Zmodyfikowana: 30 grudzień 2007 14:57

Noclegownie czekają na bezdomnych

Po kilkunastu mroźnych dniach, zaczęły się zapełniać białostockie noclegownie. Chociaż nie było jeszcze surowych mrozów, na Podlasiu zamarzły już cztery osoby. 

W Domu dla Bezdomnych Caritas jest ponad sto łóżek, ale wolnych zostało już niewiele. Gdy przyjdzie większy mróz, trzeba będzie rozłożyć dodatkowe materace, bo nikt kto się tu zgłosi nie zostanie odesłany. - Uzyskają nie tylko nocleg, ale także ciepły posiłek, suchy prowiant. Mogą skorzystać z kąpieli, mogą dostać czyste ubranie i pomoc medyczną – mówi Łukasz Sidorowicz, kierownik Domu dla Bezdomnych Caritas.

Bezdomni koczują też w piwnicach. M.in. takie właśnie miejsca już w styczniu będą odwiedzać studenci i policjanci. W ubiegłym roku pomogli 1300 osobom. Jak mówi nadkom. Adam Petelski z Komendy Wojewódzkiej Policji w Białymstoku - Te odwiedziny polegają na tym, żeby te osoby nakłaniać do zmiany trybu życia poprzez pomoc doraźną - skorzystanie z posiłku, noclegu, z ciepłej odzieży. Jeśli chodzi o pomoc stałą np. zamieszkanie w domach pomocy.

Ale żeby tu zamieszkać trzeba być trzeźwym, a ten warunek nie każdy jest w stanie spełnić. A to właśnie pijani najczęściej bywają ofiarami mrozu.

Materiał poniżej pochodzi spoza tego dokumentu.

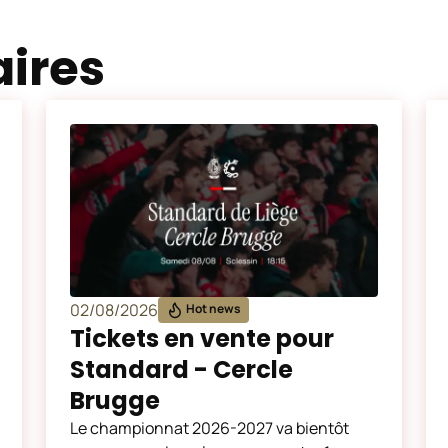
aires
02/08/2026
Hot news
Tickets en vente pour
Standard - Cercle
Brugge
Le championnat 2026-2027 va bientôt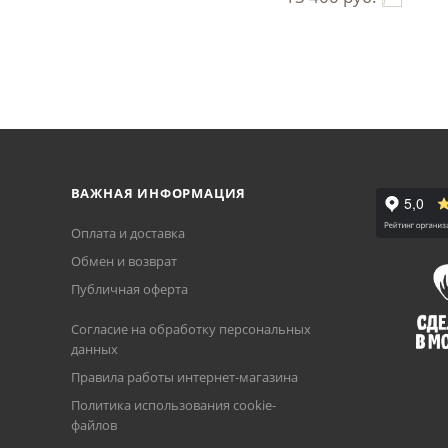
ВАЖНАЯ ИНФОРМАЦИЯ
Оплата и доставка
Обмен и возврат
Публичная оферта
Согласие на обработку персональных
данных
Правила работы интернет-магазина
Политика использования cookie-
файлов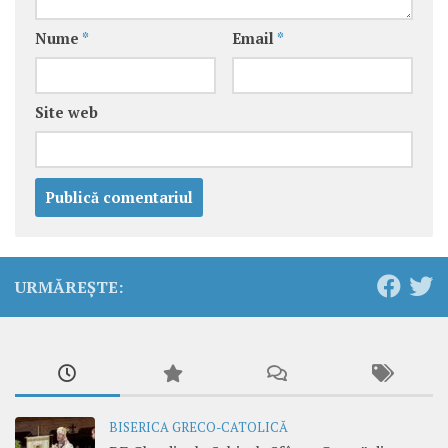
Nume
*
Email
*
Site web
URMĂREȘTE:
BISERICA GRECO-CATOLICĂ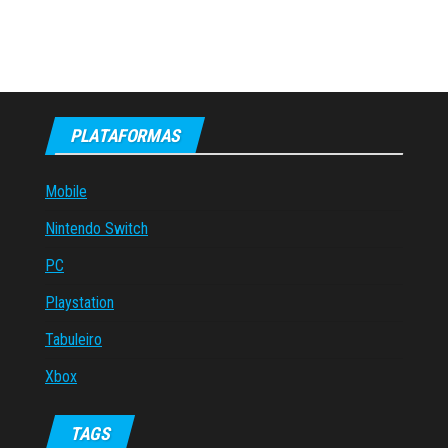
PLATAFORMAS
Mobile
Nintendo Switch
PC
Playstation
Tabuleiro
Xbox
TAGS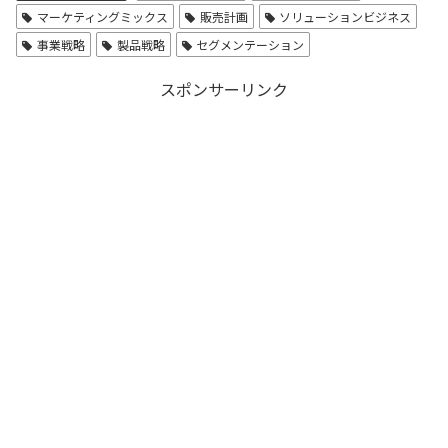
マーケティングミックス
販売計画
ソリューションビジネス
事業戦略
製品戦略
セグメンテーション
スポンサーリンク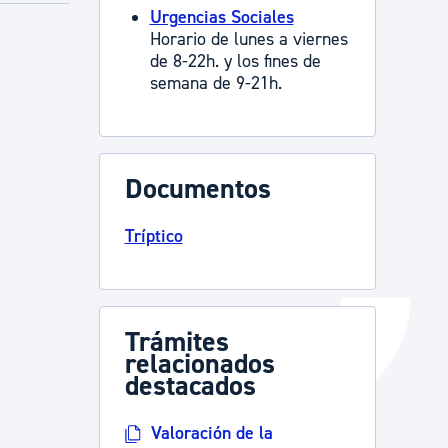
Urgencias Sociales
Catálogo de trámites
Horario de lunes a viernes
de 8-22h. y los fines de
semana de 9-21h.
Ayuda a la tramitación
Documentos
Tríptico
Trámites
relacionados
destacados
Valoración de la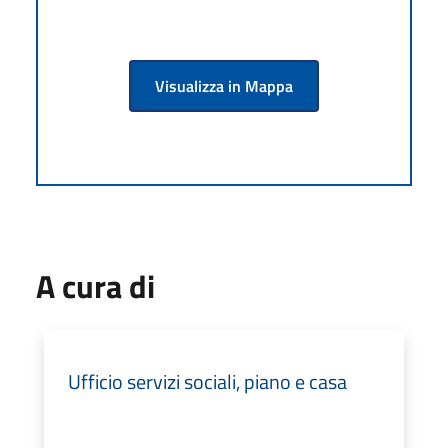
Visualizza in Mappa
A cura di
Ufficio servizi sociali, piano e casa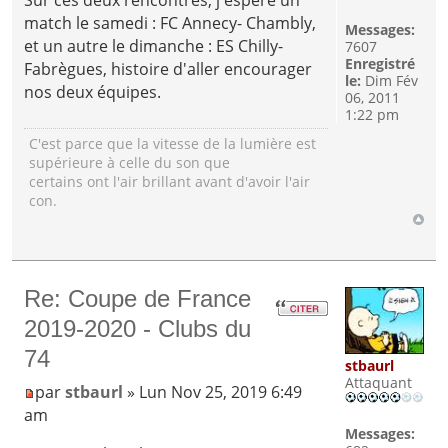
match le samedi : FC Annecy- Chambly,
Messages:
et un autre le dimanche : ES Chilly-
7607
Enregistré
Fabrègues, histoire d'aller encourager
le:
Dim Fév
nos deux équipes.
06, 2011
1:22 pm
C'est parce que la vitesse de la lumière est
supérieure à celle du son que
certains ont l'air brillant avant d'avoir l'air
con.
Re: Coupe de France
2019-2020 - Clubs du
74
stbaurl
Attaquant
par
stbaurl
» Lun Nov 25, 2019 6:49
am
Messages: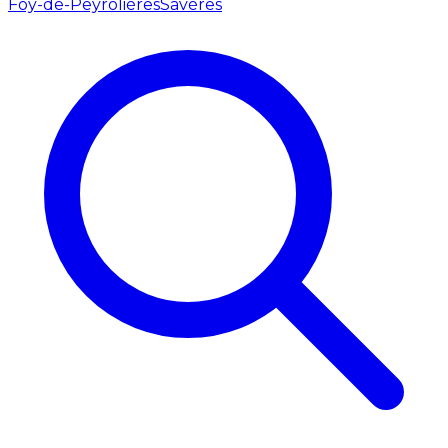
Foy-de-Peyrolières
Savères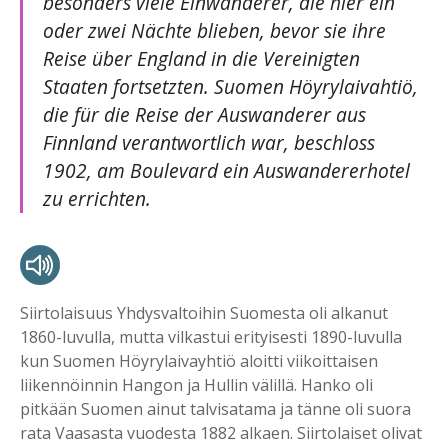
besonders viele Einwanderer, die hier ein
oder zwei Nächte blieben, bevor sie ihre
Reise über England in die Vereinigten
Staaten fortsetzten. Suomen Höyrylaivahtiö,
die für die Reise der Auswanderer aus
Finnland verantwortlich war, beschloss
1902, am Boulevard ein Auswandererhotel
zu errichten.
Siirtolaisuus Yhdysvaltoihin Suomesta oli alkanut
1860-luvulla, mutta vilkastui erityisesti 1890-luvulla
kun Suomen Höyrylaivayhtiö aloitti viikoittaisen
liikennöinnin Hangon ja Hullin välillä. Hanko oli
pitkään Suomen ainut talvisatama ja tänne oli suora
rata Vaasasta vuodesta 1882 alkaen. Siirtolaiset olivat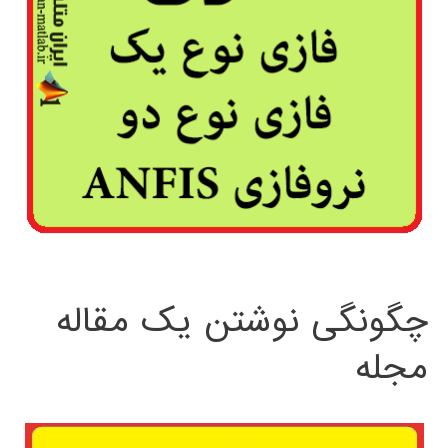
چگونگی نوشتن یک مقاله
مجله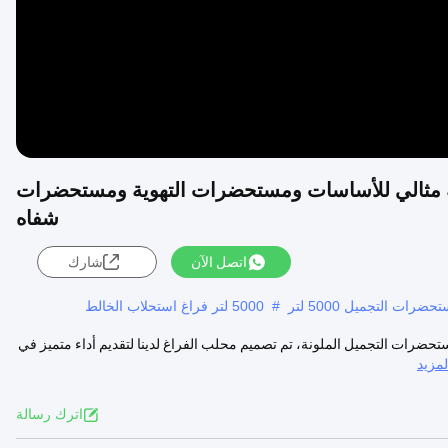
ة مثالي للأساسات ومستحضرات التهوية ومستحضرات
شفاه
اتصل الآن
شارك
ت التجميل 5000 لتر
#
5000 لتر فراغ استحلاب الخالط
رات التجميل الملونة، تم تصميم محلب الفراغ لدينا لتقديم أداء متميز في
مزيد
اترك رسالة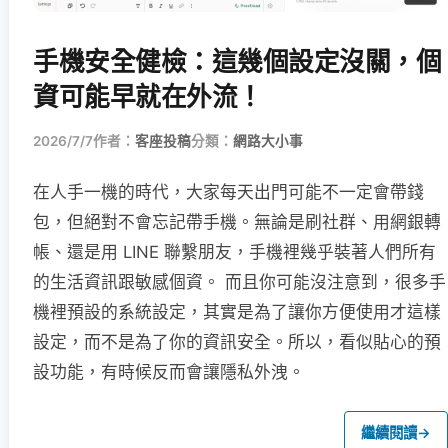
手機安全健檢：這幾個設定沒關，個
資可能早就在外流！
2026/7/7
作者：
客座投稿
分類：
網路大小事
在人手一機的時代，大家每天出門可能不一定會帶錢
包，但絕對不會忘記帶手機。無論是刷社群、用網銀轉
帳、還是用 LINE 聯繫朋友，手機裡幾乎裝著人們所有
的生活資訊跟敏感個資。 而且你可能沒注意到，很多手
機裡預設的系統設定，其實是為了讓你方便使用才這樣
設定，而不是為了你的資訊安全。所以，看似貼心的預
設功能，有時候反而會讓隱私外洩。
繼續閱讀
→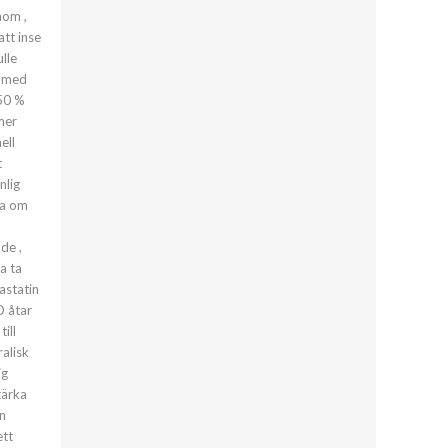
nom ,
att inse
lle
l med
350 %
mer
ell
t
nlig
da om
de ,
a ta
astatin
D åtar
ill
ralisk
ig
tärka
in
ett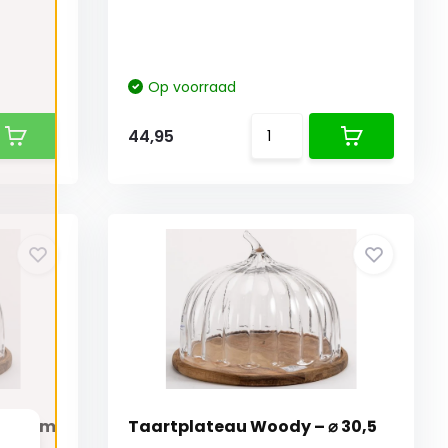
Op voorraad
44,95
 24 cm
Taartplateau Woody – ⌀ 30,5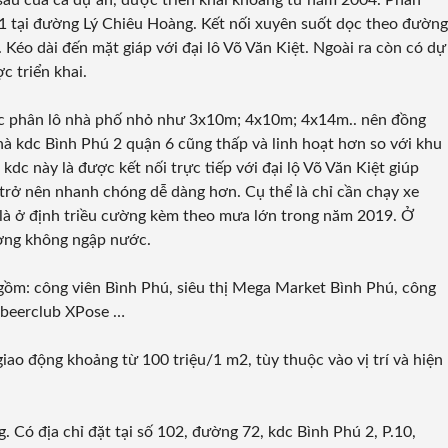
 sau của cả dự án, được triển khai khoảng từ năm 2004. Phân
1 tại đường Lý Chiêu Hoàng. Kết nối xuyên suốt dọc theo đường
 Kéo dài đến mặt giáp với đại lô Võ Văn Kiệt. Ngoài ra còn có dự
 triển khai.
ác phân lô nhà phố nhỏ như 3x10m; 4x10m; 4x14m.. nên đồng
à kdc Bình Phú 2 quận 6 cũng thấp và linh hoạt hơn so với khu
dc này là được kết nối trực tiếp với đại lộ Võ Văn Kiệt giúp
 trở nên nhanh chóng dễ dàng hơn. Cụ thể là chỉ cần chạy xe
 là ở định triều cường kèm theo mưa lớn trong năm 2019. Ở
ường không ngập nước.
 gồm:
công viên Bình Phú
,
siêu thị Mega Market Bình Phú
, công
beerclub XPose …
iao động khoảng từ 100 triệu/1 m2, tùy thuộc vào vị trí và hiện
. Có địa chỉ đặt tại số 102, đường 72, kdc Bình Phú 2, P.10,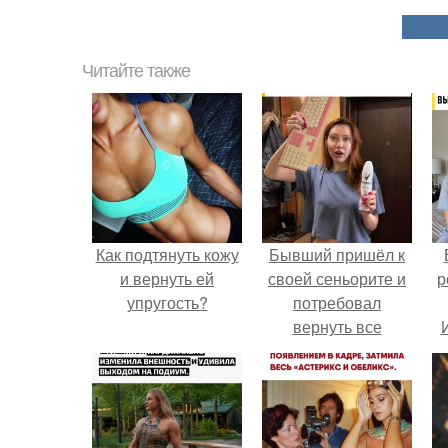
Читайте также
Как подтянуть кожу
Бывший пришёл к
и вернуть ей
своей сеньорите и
р
упругость?
потребовал
вернуть все
подарки.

Zamarznięcia zdarzają się każdej zimy i dotyczą nie tylko osób bezdomnych. My jednak możemy sprawić, żeby było inaczej. Odrobina zainteresowania, telefon na pogotowie czy straż miejską to dla nas niewiele, dla innych to często kwestia życia lub śmierci.